Desde 1979 hasta hoy, ambos regímenes buscan liderar el mundo musulmán,
adjudicándose cada uno la correcta interpretación e implementación del Corán y
del modelo político legado por el Profeta Muhammad, lo que cambió por completo
el foco: ya no era la unión árabe –los iraníes son persas-, sino la unión
islámica, ampliando en centenares de millones la audiencia, pero dejando afuera
de ese modelo a los árabes cristianos y judíos.
Tanto en la “guerra fría
árabe” como en la “guerra fría intraislámica”, combatir al Estado de Israel
buscó ser un factor de propaganda y unificación. Lo intentaron Nasser en 1967 y
Sadat en 1973, lo ensayó Saddam Hussein en 1990, lo hace el régimen teocrático
iraní a través de Hizbullah, Hamás, Jihad Islámica y los Huthi en Yemen. Podemos
ver cómo la OLP (Organización para la Liberación de Palestina) de Yasser Arafat
estaba en sintonía con el panarabismo laico y socialista del nasserismo, en
tanto que Hamás -fundada en 1987- comparte los fundamentos religiosos del
islamismo radical como su principal fuente de financiación, que es el régimen
teocrático en Irán, y cuyo propósito es establecer un Califato tal como lo
intentó el ISIS hace un decenio atrás en Irak y Siria, o el Emirato de los
Talibán en Afganistán.
Los ataques terroristas de Hamás, de una crueldad extrema con la novedad de que sus perpetradores se jactaron en filmarse cómo mataban y secuestraban, son un boycot para el proceso de negociaciones diplomáticas entre Arabia Saudí y el Estado de Israel para establecer relaciones formales y de reconocimiento entre ambos, lo que hubiera sido un hecho histórico y una gran contribución al trabajoso y sinuoso proceso de paz en Medio Oriente, que suele tener más retrocesos que avances.
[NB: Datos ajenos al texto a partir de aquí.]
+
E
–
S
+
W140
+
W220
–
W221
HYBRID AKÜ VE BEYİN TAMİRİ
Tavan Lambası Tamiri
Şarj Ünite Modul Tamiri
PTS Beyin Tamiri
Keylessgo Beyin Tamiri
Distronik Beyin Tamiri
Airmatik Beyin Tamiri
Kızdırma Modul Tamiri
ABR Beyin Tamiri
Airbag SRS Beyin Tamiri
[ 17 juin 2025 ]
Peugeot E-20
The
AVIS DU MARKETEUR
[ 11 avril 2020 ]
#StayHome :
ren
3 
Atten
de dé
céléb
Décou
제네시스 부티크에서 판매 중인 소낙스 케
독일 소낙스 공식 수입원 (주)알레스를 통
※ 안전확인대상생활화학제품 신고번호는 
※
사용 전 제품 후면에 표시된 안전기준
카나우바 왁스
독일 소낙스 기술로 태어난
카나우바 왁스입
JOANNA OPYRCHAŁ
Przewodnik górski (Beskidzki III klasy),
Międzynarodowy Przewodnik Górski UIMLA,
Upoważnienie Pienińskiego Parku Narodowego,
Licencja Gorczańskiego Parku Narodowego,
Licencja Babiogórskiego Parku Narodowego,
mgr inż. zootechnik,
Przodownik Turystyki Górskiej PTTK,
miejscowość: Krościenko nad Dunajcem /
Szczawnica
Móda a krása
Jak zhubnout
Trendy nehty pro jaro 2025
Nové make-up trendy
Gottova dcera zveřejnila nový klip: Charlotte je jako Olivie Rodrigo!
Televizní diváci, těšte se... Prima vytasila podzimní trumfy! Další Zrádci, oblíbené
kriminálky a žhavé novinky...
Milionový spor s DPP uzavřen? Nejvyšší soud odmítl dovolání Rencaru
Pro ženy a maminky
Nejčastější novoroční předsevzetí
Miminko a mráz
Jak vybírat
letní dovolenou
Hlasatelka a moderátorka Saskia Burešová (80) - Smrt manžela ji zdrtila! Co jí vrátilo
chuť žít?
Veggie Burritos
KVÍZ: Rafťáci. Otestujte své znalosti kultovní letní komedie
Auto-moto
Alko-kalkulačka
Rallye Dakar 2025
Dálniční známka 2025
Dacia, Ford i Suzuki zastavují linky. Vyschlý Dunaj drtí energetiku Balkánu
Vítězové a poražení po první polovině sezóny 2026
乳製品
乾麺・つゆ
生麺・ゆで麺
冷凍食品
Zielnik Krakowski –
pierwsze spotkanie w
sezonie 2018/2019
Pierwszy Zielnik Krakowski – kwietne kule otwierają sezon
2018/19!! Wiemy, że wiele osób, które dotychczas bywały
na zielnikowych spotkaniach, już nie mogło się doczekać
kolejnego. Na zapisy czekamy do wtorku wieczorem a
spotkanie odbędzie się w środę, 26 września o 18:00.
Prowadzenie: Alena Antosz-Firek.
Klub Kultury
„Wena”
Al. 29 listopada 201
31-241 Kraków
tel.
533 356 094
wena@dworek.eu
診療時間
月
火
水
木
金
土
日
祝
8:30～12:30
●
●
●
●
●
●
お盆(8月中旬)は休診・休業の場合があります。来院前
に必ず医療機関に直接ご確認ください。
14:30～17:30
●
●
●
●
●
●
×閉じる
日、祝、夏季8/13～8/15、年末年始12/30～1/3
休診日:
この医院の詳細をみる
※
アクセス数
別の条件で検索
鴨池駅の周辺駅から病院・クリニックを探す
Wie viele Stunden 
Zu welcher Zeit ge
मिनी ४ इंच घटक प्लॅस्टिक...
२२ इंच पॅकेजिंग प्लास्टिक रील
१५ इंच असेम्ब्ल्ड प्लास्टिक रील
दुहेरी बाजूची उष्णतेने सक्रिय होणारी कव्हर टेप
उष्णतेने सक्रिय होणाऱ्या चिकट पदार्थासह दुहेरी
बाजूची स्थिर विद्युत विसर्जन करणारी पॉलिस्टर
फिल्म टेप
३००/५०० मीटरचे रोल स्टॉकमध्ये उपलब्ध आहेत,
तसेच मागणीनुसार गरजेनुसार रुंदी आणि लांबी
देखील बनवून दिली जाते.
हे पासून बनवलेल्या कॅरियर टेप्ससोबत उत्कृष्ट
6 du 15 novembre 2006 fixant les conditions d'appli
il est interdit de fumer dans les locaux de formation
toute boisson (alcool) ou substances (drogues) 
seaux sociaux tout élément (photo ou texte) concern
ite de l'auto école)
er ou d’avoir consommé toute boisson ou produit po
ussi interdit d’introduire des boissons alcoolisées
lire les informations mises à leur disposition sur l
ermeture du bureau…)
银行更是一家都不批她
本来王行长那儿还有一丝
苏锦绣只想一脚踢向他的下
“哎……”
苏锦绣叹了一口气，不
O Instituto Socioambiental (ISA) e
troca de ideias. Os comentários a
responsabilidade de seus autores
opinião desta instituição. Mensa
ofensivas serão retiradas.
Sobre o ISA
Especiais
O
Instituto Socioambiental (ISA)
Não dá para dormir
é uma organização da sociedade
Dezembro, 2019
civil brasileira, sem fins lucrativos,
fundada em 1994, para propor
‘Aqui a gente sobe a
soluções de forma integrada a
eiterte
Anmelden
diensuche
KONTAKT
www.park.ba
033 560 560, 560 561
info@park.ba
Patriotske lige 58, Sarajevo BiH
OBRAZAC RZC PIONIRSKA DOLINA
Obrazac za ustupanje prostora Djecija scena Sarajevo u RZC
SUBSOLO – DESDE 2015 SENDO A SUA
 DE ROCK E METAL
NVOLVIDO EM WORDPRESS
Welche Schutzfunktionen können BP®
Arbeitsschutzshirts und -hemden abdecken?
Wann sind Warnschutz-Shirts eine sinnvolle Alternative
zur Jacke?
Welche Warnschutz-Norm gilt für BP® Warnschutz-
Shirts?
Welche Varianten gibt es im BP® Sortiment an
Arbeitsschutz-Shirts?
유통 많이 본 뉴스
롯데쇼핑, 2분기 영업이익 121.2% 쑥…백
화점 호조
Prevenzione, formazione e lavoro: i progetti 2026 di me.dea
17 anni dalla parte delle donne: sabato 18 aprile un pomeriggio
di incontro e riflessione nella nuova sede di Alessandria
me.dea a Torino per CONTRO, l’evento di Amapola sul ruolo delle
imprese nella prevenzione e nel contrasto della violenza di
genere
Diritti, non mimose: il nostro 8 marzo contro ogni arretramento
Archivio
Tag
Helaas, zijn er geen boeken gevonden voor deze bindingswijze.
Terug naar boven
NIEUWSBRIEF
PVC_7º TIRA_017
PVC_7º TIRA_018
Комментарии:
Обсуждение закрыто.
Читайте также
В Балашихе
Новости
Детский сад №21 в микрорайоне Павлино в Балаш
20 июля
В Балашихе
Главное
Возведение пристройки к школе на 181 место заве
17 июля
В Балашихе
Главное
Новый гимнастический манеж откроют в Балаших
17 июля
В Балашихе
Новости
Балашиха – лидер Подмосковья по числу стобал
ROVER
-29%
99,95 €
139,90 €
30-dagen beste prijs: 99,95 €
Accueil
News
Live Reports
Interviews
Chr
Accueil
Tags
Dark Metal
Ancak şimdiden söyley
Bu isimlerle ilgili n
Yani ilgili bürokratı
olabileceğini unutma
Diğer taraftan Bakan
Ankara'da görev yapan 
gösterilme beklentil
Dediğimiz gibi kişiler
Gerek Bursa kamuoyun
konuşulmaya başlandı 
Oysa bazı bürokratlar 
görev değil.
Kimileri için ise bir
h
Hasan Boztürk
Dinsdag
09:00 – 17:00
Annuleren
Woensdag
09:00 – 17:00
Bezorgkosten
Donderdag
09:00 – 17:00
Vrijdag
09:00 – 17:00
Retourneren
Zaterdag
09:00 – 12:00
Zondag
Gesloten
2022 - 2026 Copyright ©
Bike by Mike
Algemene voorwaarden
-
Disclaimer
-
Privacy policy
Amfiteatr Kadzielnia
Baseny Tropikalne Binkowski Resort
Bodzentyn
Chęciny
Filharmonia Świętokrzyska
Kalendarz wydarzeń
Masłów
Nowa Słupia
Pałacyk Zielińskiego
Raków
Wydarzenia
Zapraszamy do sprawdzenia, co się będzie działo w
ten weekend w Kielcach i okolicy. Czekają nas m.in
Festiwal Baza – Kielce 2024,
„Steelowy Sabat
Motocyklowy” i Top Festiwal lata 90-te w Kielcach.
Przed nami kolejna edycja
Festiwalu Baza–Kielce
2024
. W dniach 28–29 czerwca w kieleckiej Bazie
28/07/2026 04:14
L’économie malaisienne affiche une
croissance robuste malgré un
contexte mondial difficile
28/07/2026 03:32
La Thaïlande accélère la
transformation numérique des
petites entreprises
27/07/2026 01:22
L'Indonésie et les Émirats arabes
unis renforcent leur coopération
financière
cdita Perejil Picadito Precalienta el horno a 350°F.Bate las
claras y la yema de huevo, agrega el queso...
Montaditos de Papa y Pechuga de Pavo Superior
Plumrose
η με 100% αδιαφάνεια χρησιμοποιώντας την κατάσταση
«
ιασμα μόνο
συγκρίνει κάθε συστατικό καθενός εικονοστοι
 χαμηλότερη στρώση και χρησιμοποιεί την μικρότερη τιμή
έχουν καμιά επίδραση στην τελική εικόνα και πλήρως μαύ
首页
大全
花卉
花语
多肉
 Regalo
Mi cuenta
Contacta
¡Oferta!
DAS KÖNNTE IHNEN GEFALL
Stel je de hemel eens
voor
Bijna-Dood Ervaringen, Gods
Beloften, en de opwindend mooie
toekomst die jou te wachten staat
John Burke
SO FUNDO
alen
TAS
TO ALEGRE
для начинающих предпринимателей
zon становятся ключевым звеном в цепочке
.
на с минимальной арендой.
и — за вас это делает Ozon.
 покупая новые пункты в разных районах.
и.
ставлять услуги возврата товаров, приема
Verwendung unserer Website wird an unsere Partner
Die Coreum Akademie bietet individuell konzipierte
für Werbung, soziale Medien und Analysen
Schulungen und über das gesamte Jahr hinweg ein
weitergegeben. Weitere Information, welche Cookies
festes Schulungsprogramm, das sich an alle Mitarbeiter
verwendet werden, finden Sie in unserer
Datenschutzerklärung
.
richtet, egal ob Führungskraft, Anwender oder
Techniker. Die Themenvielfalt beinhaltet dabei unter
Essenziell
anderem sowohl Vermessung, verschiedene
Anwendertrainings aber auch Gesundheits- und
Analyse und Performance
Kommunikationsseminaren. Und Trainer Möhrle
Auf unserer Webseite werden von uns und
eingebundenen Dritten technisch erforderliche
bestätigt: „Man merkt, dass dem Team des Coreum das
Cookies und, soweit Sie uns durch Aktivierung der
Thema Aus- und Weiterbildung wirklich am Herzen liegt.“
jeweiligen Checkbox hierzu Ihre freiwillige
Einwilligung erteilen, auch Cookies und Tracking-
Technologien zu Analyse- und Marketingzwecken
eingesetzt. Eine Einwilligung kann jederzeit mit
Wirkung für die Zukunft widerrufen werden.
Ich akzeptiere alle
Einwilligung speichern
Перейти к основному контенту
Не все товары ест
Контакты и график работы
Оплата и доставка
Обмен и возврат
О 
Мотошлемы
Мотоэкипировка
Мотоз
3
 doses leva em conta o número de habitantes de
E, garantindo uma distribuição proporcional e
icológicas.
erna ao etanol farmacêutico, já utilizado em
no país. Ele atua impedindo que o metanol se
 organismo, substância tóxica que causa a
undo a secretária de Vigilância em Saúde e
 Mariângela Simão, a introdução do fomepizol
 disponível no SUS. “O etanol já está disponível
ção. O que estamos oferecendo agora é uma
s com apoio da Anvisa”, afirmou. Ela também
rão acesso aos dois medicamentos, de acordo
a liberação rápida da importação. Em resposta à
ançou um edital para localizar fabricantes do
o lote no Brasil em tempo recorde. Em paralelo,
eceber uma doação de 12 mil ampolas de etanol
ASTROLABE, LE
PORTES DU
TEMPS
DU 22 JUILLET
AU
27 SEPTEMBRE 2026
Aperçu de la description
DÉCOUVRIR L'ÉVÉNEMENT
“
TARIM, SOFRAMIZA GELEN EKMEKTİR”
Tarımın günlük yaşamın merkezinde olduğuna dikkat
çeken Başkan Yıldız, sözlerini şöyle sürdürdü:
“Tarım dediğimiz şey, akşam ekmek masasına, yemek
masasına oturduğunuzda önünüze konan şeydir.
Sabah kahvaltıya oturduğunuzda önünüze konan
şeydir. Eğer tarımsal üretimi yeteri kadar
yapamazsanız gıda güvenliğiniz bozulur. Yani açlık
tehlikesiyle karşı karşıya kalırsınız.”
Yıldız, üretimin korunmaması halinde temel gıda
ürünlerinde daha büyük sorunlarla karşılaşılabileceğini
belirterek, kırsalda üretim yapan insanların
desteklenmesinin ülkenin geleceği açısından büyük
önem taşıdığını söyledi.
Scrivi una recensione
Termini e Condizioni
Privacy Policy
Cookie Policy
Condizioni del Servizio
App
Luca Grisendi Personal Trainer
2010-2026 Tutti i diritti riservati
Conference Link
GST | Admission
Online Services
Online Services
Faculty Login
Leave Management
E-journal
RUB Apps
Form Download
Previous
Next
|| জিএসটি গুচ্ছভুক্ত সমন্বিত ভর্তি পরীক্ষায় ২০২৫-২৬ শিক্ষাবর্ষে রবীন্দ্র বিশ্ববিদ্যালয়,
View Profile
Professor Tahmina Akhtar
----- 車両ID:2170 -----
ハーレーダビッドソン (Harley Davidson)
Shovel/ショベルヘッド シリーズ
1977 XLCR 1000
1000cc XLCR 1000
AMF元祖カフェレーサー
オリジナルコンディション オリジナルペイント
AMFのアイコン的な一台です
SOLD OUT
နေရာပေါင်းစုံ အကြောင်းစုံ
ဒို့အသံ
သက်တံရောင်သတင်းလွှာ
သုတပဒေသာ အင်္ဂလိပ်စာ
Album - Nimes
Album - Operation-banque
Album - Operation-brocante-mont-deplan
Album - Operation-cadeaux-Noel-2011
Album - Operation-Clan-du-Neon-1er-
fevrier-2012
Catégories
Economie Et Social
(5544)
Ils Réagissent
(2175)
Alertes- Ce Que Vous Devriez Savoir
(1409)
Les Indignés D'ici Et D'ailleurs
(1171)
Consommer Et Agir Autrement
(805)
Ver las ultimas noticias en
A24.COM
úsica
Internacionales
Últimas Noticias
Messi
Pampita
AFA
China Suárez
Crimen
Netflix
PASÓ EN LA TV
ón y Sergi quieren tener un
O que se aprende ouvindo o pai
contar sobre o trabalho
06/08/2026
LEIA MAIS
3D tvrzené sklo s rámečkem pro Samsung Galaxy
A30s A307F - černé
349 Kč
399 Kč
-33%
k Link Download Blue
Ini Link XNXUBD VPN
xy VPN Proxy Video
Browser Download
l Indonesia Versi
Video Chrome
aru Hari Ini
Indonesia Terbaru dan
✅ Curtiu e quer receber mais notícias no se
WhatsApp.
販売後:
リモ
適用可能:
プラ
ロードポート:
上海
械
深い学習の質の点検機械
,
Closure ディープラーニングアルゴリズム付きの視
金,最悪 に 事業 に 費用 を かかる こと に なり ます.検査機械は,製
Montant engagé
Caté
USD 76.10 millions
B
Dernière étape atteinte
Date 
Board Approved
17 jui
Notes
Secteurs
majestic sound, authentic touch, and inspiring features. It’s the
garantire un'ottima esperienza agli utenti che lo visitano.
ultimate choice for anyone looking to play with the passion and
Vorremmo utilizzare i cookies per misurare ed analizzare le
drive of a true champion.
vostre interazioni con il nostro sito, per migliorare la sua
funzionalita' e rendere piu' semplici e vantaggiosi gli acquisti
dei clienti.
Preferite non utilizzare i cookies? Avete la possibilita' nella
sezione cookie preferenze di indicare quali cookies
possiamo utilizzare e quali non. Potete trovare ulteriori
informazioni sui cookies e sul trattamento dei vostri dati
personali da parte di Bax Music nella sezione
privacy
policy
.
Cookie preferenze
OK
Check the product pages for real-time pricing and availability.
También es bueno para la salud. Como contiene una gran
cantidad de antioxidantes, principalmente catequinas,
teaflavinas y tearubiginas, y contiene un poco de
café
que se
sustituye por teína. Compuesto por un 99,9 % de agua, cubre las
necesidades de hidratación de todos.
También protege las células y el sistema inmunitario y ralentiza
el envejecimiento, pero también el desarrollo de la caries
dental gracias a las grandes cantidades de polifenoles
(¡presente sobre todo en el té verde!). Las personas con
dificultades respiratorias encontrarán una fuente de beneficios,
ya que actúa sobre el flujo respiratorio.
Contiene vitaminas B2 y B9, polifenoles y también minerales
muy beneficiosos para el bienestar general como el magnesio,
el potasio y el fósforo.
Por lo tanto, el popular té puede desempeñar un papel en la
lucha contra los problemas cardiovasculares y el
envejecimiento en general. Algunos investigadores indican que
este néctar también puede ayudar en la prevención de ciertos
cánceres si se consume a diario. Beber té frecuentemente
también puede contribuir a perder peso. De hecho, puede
Los líderes de Hamás, en consonancia con la política iraní, buscan poner todo tipo de escollo con sus ataques para impedir una solución diplomática duradera en Medio Oriente. La visión de Hamás es teocrática y de rechazo absoluto y mortal a toda otra creencia religiosa, incluyendo a otras corrientes del Islam. Es una concepción opuesta a un gobierno laico, progresista y respetuoso de la comunidad LGTBI, a pesar de las fantasías que se tejen en los campus universitarios y en las mentes intelectuales de las izquierdas europea y norteamericana, que sólo dificultan más la creación de un Estado palestino libre.
Artículo publicado en Infobae, 12 de noviembre de 2023.